ASUS has developed a "SAP (Super Alloy Power) CAP" and placed it directly back-to-back with the GPU. ASUS put it atop the back of the GPU to reduce distance which in turn means there is less voltage loss and less interference. It is a high capacitance chip, low ESR, and low physical height for better overclocking stability. This is in opposition of using Proadlizer chips, which we have seen on other video cards like the MSI Lightning series. ASUS claims that those Proadlizer chips being farther away from the GPU cause higher interference and higher voltage loss. ASUS claims the SAP CAP method provides a 28% more stable overclock because power to noise ratio is better.
ASUS also goes one step further than other high-end custom video cards, like the MSI Lightning series, by using a 19-Phase VRM. This provides 2.3 times more power than reference GTX 580, and even more than other video cards with 16-Phase power. The chokes are using concrete cores to deliver a more stable choke and a cooler one. This should mean better stability and longevity. The Super Alloy capacitors are also improved for a longer life span. Finally, the Super Alloy MOS provides a higher voltage threshold over standard MOS.
To deliver all the power necessary for this video card, ASUS is requiring two 8-pin power connectors on this video card. There is a green or red LED to indicate that appropriate power is plugged in. If you only have a 6-pin connector plugged in, the light will light up red, if everything is proper, the light will be green.
ASUS has gone at lengths to improve reliability and make this video card longer lasting. In a traditional fan, dust can migrate into the bearings, and affect the bearings of the fan. ASUS has a dust-proof fan casing, which means it is sealed and dust cannot mess up the fan bearings, increasing the lifespan.

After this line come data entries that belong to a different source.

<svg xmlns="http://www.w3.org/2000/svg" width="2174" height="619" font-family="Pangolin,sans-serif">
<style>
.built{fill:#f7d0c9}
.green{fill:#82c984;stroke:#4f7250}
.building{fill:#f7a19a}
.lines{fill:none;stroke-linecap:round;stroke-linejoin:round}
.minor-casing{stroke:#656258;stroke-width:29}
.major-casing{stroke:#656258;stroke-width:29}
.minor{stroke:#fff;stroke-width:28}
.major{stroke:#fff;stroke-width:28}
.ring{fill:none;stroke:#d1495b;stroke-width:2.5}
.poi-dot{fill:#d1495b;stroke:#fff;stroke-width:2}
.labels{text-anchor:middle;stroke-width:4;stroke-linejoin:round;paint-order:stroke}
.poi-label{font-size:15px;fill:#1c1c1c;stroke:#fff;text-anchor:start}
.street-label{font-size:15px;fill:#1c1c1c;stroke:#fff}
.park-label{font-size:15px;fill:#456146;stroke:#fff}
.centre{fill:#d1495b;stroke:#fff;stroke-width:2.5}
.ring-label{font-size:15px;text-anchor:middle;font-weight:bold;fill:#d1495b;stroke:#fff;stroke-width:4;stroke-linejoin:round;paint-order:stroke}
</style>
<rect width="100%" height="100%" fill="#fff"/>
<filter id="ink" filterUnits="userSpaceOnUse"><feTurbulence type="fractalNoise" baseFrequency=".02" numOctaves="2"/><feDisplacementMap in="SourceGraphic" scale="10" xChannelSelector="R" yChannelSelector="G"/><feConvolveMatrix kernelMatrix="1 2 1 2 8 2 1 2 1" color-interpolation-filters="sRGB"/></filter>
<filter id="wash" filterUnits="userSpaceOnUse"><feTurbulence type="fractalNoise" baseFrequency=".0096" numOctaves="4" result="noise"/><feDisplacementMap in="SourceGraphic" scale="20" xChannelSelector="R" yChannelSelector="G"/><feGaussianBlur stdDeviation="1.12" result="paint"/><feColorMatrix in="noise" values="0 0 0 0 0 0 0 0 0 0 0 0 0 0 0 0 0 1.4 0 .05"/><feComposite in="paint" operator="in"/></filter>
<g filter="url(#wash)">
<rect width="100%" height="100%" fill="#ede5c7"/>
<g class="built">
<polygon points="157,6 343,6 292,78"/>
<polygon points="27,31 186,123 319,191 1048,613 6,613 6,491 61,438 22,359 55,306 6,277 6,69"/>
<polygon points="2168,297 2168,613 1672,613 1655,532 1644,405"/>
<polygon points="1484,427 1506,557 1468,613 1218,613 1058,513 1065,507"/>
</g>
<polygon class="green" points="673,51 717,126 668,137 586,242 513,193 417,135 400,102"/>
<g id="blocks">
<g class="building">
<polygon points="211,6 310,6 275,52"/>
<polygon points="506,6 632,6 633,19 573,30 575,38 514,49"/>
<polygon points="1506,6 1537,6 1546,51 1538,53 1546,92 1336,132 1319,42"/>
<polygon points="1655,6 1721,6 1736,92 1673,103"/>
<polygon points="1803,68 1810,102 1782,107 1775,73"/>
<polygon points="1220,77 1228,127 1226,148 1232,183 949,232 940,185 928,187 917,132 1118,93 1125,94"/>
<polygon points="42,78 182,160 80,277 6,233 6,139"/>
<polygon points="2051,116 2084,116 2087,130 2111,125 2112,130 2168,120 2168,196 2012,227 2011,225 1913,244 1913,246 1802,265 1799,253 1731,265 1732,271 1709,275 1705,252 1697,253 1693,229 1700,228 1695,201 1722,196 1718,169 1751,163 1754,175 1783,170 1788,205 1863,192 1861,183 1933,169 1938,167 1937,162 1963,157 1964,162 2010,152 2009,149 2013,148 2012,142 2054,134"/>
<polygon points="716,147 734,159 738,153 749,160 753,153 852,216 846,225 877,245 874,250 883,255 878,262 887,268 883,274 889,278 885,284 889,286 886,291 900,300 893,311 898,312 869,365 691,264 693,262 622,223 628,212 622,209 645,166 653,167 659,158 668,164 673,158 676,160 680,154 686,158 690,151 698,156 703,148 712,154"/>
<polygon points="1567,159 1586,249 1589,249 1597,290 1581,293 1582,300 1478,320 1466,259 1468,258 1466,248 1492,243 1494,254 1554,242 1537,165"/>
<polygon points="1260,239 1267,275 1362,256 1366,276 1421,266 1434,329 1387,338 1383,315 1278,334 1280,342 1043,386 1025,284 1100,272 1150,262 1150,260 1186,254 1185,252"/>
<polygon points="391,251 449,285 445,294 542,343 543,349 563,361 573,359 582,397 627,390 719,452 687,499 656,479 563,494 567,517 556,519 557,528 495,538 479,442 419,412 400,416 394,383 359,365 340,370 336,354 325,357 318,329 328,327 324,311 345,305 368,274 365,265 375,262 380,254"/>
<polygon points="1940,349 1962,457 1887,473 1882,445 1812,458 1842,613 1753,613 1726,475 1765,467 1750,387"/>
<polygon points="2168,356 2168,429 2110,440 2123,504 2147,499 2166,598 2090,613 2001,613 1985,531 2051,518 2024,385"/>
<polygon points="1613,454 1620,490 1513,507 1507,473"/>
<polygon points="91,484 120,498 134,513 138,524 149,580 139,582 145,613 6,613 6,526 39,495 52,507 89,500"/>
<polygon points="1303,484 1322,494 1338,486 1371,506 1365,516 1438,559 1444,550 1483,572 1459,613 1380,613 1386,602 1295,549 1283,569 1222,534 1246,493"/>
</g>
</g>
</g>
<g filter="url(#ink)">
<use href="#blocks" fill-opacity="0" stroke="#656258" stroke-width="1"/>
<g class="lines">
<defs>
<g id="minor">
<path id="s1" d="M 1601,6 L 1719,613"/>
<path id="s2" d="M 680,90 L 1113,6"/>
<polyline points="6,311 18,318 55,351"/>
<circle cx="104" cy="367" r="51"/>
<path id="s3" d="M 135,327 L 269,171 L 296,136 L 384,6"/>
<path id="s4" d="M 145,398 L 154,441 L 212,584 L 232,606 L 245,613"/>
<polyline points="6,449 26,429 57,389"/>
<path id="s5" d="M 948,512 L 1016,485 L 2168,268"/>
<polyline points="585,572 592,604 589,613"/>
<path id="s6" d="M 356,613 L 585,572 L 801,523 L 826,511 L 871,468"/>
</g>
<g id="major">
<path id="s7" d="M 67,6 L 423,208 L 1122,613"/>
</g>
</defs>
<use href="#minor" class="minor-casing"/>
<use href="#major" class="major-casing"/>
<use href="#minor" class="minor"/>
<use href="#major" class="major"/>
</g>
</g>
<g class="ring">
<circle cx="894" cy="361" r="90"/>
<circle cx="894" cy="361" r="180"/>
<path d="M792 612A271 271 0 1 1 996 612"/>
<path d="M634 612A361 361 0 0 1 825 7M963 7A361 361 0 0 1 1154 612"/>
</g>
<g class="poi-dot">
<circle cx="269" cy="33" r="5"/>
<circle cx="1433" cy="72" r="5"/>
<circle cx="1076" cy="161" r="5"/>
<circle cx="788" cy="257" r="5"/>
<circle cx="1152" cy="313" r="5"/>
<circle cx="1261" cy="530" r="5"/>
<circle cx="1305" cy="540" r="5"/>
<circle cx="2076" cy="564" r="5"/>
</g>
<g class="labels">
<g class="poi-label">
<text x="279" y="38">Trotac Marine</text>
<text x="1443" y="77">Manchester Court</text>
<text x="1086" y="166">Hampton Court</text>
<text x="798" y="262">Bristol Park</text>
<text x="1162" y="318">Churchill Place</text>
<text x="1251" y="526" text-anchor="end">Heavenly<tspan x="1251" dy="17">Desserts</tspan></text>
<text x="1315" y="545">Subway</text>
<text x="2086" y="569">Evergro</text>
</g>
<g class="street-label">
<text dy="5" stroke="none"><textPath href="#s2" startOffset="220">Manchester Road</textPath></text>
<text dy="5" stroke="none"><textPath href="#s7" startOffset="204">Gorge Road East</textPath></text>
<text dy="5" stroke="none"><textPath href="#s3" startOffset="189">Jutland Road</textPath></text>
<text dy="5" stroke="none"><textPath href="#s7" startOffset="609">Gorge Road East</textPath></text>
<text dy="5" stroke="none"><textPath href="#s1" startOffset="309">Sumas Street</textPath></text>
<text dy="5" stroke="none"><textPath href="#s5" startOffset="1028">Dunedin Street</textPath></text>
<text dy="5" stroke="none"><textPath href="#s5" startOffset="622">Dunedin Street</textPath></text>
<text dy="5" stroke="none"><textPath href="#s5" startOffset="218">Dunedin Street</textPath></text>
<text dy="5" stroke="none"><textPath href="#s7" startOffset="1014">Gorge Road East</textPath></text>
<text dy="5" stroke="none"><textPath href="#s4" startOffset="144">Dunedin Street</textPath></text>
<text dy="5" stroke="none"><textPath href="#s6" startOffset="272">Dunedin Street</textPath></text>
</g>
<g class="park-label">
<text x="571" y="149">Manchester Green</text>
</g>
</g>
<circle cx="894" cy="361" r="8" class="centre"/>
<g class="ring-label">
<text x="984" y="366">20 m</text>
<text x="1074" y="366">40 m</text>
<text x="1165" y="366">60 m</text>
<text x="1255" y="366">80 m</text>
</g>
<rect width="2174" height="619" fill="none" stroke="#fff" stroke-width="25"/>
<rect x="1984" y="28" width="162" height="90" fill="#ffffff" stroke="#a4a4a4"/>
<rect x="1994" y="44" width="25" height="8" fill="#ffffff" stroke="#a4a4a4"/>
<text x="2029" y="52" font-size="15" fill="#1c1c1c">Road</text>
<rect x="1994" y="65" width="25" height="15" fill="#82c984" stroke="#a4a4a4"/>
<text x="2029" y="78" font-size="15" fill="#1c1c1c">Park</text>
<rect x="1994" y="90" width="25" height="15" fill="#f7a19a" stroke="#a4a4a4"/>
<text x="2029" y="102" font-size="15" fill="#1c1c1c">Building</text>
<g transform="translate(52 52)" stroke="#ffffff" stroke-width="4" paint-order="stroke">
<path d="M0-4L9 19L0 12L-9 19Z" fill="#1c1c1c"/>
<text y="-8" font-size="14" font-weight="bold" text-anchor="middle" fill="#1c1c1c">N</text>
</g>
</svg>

ASUS has implemented a double over-current protection utilizing fuses. We are happy to see this implemented, and there have been many concerns about GTX 580 video cards exceeding safe power voltage and performance, blowing your video card and components. ASUS is using two fuses in this design to protect against voltage surges, spikes or other electical dangers.
ASUS is also using EMI Shield on the connectors to reduce radiation and improve image quality.
Here are the specifications, you will find a "hand-picked" GeForce GTX 580 GPU on the Platinum version. This means that ASUS has tested and culled these GPUs for the ones that will run the most stable at high speeds and allow a better margin of overclocking. The GPU runs at 816MHz, versus 772MHz with a standard GTX 580. The non-platinum version will run at 782MHz. The memory is not overclocked on either video card, and runs at the reference GTX 580 clock speeds. This overclock, out of the box, is not impressive, so it will be up to manually overclocking to set this video card apart from the rest. Everything else is the same as any GTX 580, there are two Dual-Link DVI ports, an HDMI port and a Display Port. Two 8-pin power connectors are required, and this video card does essentially take up 3 slots.